What you really need to do is cut him off completely and stop speaking to him. For you to give him any kind of communication is to basically tell him that what he did was ok and doesn't matter. But you know darn well that's not true. What he did was selfish and stupid and moronic. And you can do a hell of a lot better than to date a selfish stupid moronic loser like him. I know you feel like you invested a lot of time with him, I invested 7 years of my 20s with a loser just like this who cheated and then denied it even when I had proof. It was a relief that I finally got up the courage and broke it off and didn't talk to him anymore, because I finally took my power back and started living my life in a way that honored and respected myself. If you don't break this thing off, you're going to suffer and be miserable the rest of your life with this idiot. You really can't do that to yourself. You have to love yourself more and realize that you deserve so much better than someone like him!
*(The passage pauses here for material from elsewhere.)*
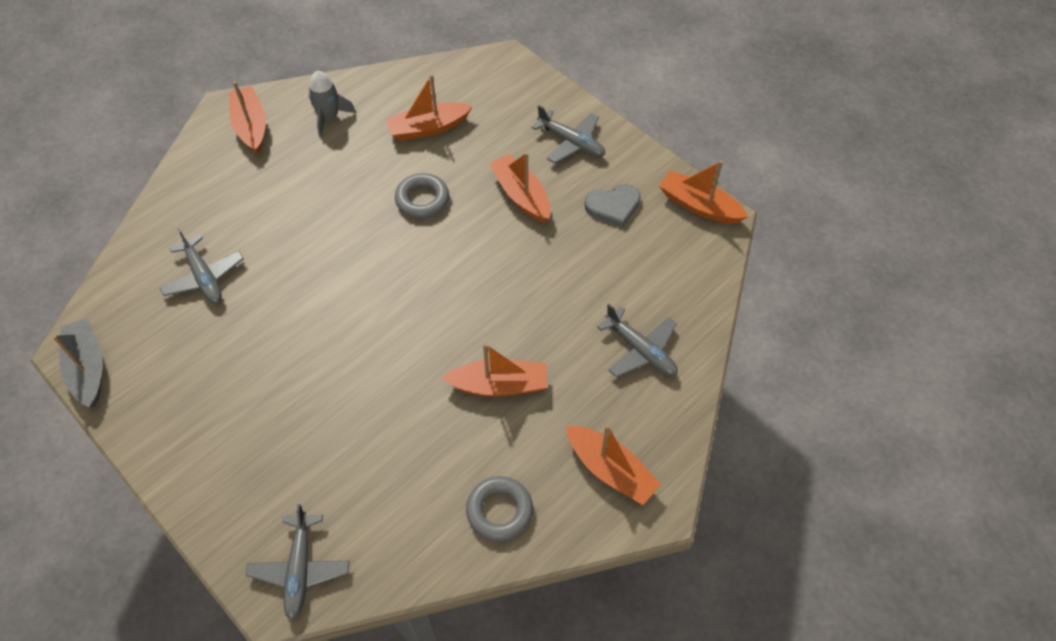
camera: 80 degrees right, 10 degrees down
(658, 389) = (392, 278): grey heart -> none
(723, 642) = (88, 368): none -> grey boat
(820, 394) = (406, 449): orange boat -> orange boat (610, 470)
[quote]Do you think we are better off apart or maybe we could work it out? I dont think I am ready to cut him completly out of my life. I at least still want to be friends. Am I insane ?[/QUOTE]

You shouldn't even be entertaining the thought of working this out! He has been so disrespectful and hurtful toward you that the mere thought of you getting back together with him should fill you with absolute dread! You shouldn't even be considering it! He cheated on you and lied and said so many hurtful things, it doesn't matter if he apologizes, the damage has been done. He can't take it back. And the problem is that if you allow him back into your life, he's going to either keep seeing that girl behind your back or he'll cheat again with someone else, because he's a pig and a snake and a total and complete jerk!
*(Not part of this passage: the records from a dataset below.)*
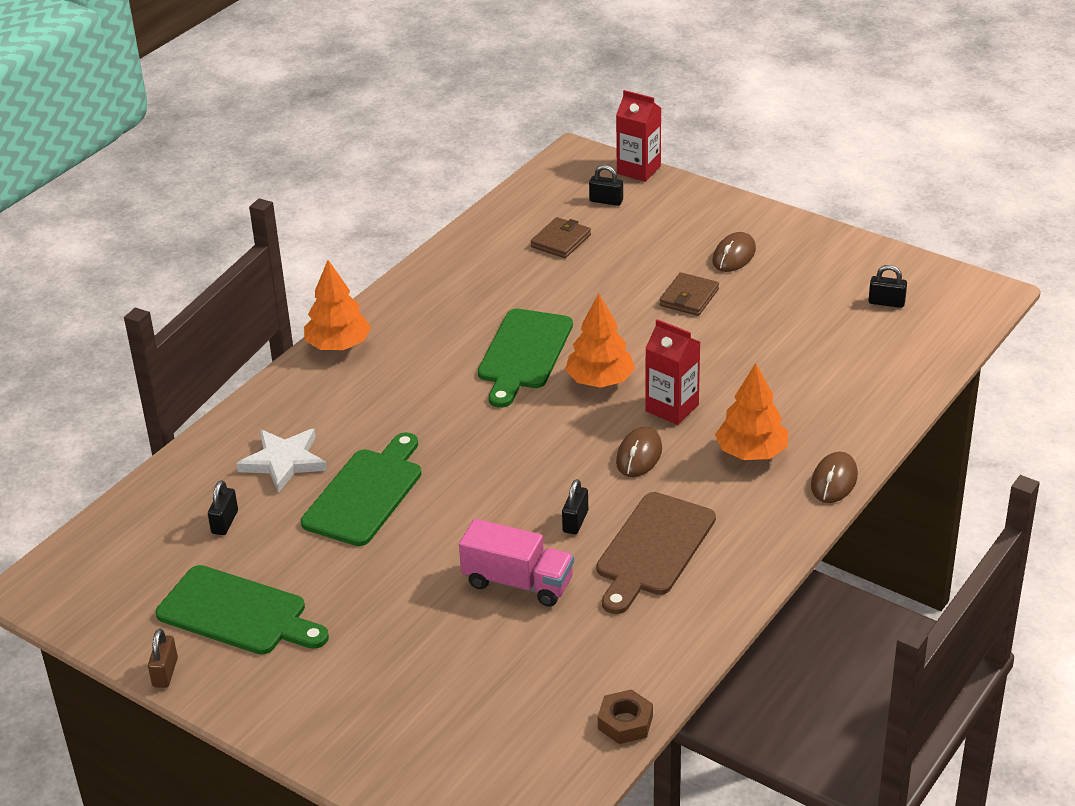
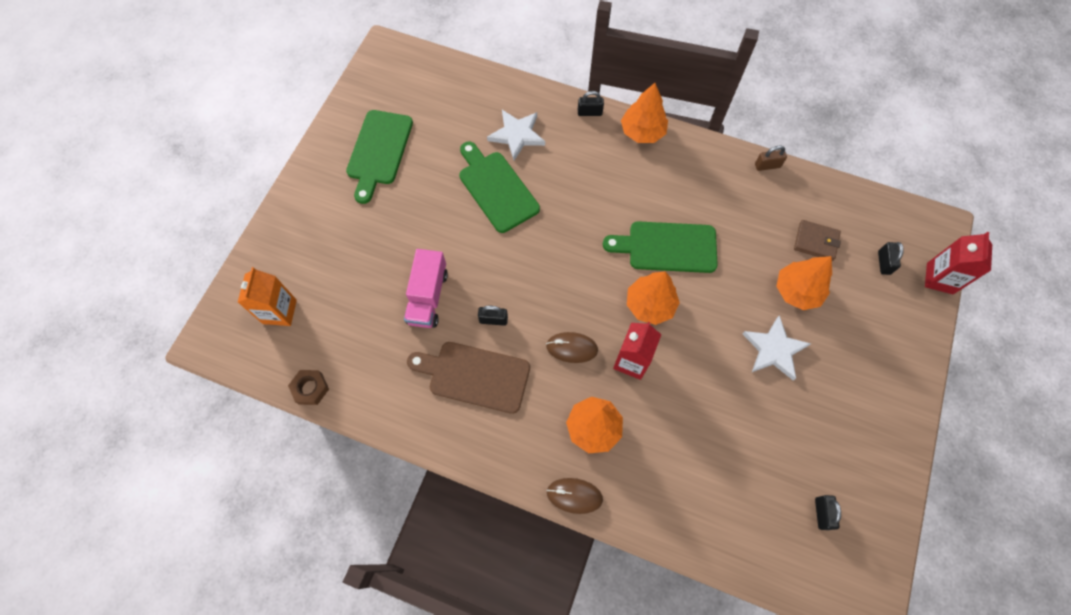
camera: 75 degrees right, 30 degrees up
(165, 672) = (327, 131): brown padlock -> brown padlock (767, 165)
(225, 522) = (455, 121): black padlock -> black padlock (589, 112)
(366, 493) = (496, 188): green cutting board -> green cutting board turned 135 degrees counterclockwise
(485, 752) = (279, 311): none -> orange carton
(620, 267) = (797, 291): none -> orange tree
(689, 297) = (774, 349): brown wallet -> white star
(734, 256) = (844, 375): brown mouse -> none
You don't even need to be friends with this guy, because he doesn't deserve your friendship, either! You owe him NOTHING! You seem to be glossing over the fact that he has hurt you so deeply and letting it slide, the fact that he has cheated and disrespected you so much. Why do you want a friend like that? What kind of friend is that? And what's the point? Just so he can go off and do something else that's going to hurt you again? I don't see why you would want to put yourself in that position.

I'm speaking from experience here, from an almost identical situation. And I'm telling you that the BEST thing you can do FOR YOUR SELF is to ditch the guy, cut him off completely, and move on with your life. The worst possible thing you can do for yourself, for your self-esteem and your self-worth is to keep this guy anywhere in your life. He doesn't belong anymore. He doesn't deserve to have you in his life anymore, he totally blew it. It's done, it's over, he is a has-been and the sooner you treat him as such, the sooner you can move on with your life.

It's very hard to move on after spending so much time with someone. I know! but it's even harder to wake up one day, 3 years later saying to yourself, My God, have I honestly wasted 10 years of my life that I will never get back again, on this guy who cheated on me and then proceeded to make me suffer every single day since the incident occurred? Did I really honestly do that to myself? How could I have been so stupid? Why didn't I listen to people when they told me to get rid of him? That is what's going to happen if you don't do what I tell you. Believe me, it's going to hurt a lot less in the long run if you dump him now and get him permanently out of your life than it will 3 years from now when 10 years of your life have been wasted on a guy who isn't even good enough to be the slime on the bottom of your shoe.